Body or hand keypoint data:
• • • • • • •
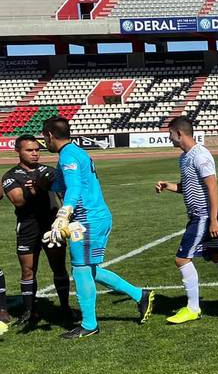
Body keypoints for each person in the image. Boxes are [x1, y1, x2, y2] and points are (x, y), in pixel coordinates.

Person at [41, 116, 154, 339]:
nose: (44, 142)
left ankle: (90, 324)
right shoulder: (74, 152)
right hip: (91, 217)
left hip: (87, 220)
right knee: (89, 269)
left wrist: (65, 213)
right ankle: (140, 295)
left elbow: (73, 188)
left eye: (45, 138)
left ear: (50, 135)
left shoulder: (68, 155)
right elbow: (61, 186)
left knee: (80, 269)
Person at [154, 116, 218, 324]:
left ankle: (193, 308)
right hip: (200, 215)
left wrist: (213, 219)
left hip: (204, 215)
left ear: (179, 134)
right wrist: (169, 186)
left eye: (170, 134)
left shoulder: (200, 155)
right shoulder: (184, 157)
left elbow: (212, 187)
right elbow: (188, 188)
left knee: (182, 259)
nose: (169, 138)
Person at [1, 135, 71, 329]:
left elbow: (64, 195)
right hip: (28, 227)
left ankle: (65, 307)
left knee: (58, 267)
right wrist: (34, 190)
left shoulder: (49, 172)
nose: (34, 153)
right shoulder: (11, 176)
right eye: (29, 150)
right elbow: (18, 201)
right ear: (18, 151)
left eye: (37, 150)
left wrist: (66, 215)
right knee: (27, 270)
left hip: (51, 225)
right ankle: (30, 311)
• • • • • • •
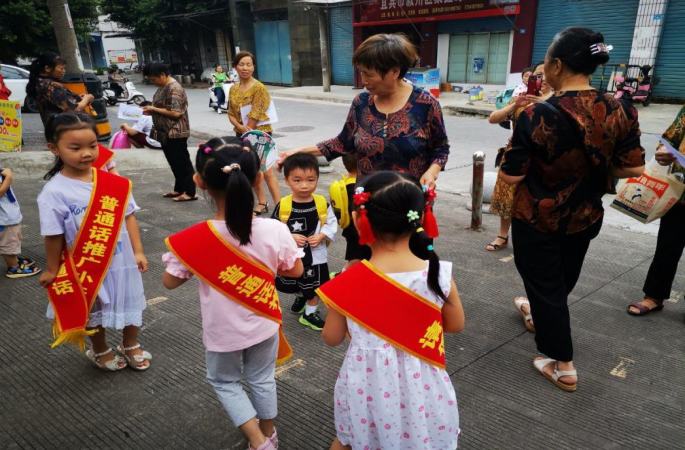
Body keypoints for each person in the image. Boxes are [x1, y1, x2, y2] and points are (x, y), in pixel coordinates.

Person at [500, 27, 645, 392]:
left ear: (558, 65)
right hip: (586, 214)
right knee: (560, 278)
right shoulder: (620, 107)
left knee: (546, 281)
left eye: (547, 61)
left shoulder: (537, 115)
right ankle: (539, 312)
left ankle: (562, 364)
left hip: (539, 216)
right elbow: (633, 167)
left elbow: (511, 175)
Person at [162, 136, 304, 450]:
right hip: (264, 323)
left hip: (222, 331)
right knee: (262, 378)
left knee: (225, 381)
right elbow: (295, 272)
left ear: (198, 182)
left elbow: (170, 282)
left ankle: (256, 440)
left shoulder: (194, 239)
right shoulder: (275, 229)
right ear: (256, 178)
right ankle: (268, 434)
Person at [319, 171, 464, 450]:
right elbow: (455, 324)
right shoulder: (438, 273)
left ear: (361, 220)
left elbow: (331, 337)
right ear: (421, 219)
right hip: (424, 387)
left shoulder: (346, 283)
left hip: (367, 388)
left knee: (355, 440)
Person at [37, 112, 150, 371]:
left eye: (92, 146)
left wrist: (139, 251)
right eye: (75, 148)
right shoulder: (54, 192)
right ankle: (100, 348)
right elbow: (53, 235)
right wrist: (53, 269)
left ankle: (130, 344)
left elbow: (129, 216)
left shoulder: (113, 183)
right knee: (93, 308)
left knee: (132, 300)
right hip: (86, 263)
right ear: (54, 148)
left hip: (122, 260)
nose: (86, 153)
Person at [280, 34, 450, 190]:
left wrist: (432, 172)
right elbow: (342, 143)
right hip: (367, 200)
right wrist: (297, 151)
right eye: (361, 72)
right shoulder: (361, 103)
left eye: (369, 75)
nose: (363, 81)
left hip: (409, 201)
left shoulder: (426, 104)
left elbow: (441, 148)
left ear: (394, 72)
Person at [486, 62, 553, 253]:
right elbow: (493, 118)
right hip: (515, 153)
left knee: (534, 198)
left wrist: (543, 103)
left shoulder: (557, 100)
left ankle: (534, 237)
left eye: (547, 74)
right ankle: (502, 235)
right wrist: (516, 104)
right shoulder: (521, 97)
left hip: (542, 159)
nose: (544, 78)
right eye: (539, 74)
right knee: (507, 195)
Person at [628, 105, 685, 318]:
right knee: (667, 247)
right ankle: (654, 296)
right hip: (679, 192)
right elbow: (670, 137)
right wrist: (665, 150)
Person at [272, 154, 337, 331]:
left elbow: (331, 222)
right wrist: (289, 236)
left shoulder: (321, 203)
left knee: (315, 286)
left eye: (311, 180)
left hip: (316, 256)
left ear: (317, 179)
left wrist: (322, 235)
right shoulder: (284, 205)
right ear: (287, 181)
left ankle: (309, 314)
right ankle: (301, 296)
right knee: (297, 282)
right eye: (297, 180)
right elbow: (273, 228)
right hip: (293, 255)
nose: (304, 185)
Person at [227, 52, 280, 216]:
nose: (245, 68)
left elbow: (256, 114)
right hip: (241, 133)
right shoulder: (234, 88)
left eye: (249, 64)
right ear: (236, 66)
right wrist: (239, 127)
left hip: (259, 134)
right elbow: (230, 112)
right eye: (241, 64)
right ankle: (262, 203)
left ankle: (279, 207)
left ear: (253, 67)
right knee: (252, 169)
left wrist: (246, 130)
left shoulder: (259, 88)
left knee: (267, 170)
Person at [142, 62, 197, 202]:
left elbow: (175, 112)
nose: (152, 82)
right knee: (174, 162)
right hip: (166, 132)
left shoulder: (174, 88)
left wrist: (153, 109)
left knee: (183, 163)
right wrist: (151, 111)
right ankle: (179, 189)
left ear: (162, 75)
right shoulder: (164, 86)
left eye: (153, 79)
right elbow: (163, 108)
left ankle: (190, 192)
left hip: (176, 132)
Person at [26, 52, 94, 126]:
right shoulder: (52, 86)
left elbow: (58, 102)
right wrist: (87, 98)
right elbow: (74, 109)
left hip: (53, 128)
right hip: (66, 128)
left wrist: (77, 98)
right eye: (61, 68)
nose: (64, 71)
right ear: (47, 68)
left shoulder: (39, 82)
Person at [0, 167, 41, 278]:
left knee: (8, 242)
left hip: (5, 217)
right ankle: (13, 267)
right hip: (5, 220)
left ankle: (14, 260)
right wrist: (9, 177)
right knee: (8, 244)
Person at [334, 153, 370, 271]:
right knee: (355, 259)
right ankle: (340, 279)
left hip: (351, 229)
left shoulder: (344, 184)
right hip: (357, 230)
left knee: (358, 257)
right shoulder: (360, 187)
• • • • • • •
Starting at the line above that contains "left elbow: (511, 175)", write out each line exactly until the line that contains "left wrist: (322, 235)" has been written, and stop there.

* Solved problem
left elbow: (511, 175)
Person at [162, 136, 304, 450]:
right hip: (264, 323)
left hip: (222, 331)
right knee: (262, 378)
left knee: (225, 381)
right elbow: (295, 272)
left ear: (198, 182)
left elbow: (170, 282)
left ankle: (256, 440)
left shoulder: (194, 239)
right shoulder: (275, 229)
right ear: (256, 178)
right ankle: (268, 434)
Person at [319, 171, 464, 450]:
right elbow: (455, 324)
right shoulder: (438, 273)
left ear: (361, 220)
left elbow: (331, 337)
right ear: (421, 219)
right hip: (424, 387)
left shoulder: (346, 283)
left hip: (367, 388)
left knee: (355, 440)
Person at [37, 112, 150, 371]:
left eye: (92, 146)
left wrist: (139, 251)
right eye: (75, 148)
right shoulder: (54, 192)
right ankle: (100, 348)
right elbow: (53, 235)
right wrist: (53, 269)
left ankle: (130, 344)
left elbow: (129, 216)
left shoulder: (113, 183)
right knee: (93, 308)
left knee: (132, 300)
right hip: (86, 263)
right ear: (54, 148)
left hip: (122, 260)
nose: (86, 153)
Person at [280, 34, 450, 190]:
left wrist: (432, 172)
right elbow: (342, 143)
right hip: (367, 200)
right wrist: (297, 151)
right eye: (361, 72)
right shoulder: (361, 103)
left eye: (369, 75)
nose: (363, 81)
left hip: (409, 201)
left shoulder: (426, 104)
left elbow: (441, 148)
left ear: (394, 72)
Person at [486, 62, 553, 253]:
right elbow: (493, 118)
right hip: (515, 153)
left knee: (534, 198)
left wrist: (543, 103)
left shoulder: (557, 100)
left ankle: (534, 237)
left eye: (547, 74)
right ankle: (502, 235)
right wrist: (516, 104)
right shoulder: (521, 97)
left hip: (542, 159)
nose: (544, 78)
right eye: (539, 74)
right knee: (507, 195)
Person at [628, 105, 685, 318]:
right knee: (667, 247)
right ankle: (654, 296)
right hip: (679, 192)
right elbow: (670, 137)
right wrist: (665, 150)
Person at [272, 154, 337, 331]:
left elbow: (331, 222)
right wrist: (289, 236)
left shoulder: (321, 203)
left knee: (315, 286)
left eye: (311, 180)
left hip: (316, 256)
left ear: (317, 179)
left wrist: (322, 235)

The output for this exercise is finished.